The required output is the line with "o distintivo (con Pau Pérez Bonilla) (64:59)" through the final line of the entries, each one exactly as it stands.

■ Provided entries ■
Content starts
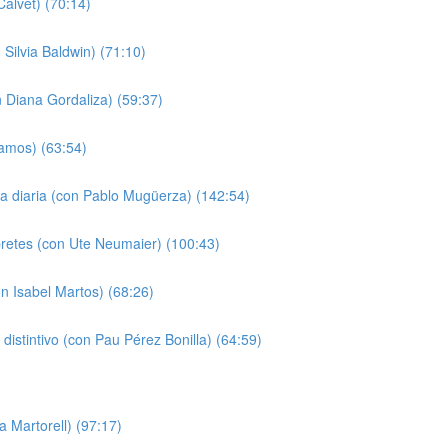
alvet) (70:14)
Silvia Baldwin) (71:10)
n Diana Gordaliza) (59:37)
Ramos) (63:54)
da diaria (con Pablo Mugüerza) (142:54)
pretes (con Ute Neumaier) (100:43)
n Isabel Martos) (68:26)
o distintivo (con Pau Pérez Bonilla) (64:59)
a Martorell) (97:17)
Content ends
■ Written answer ■
o distintivo (con Pau Pérez Bonilla) (64:59)
a Martorell) (97:17)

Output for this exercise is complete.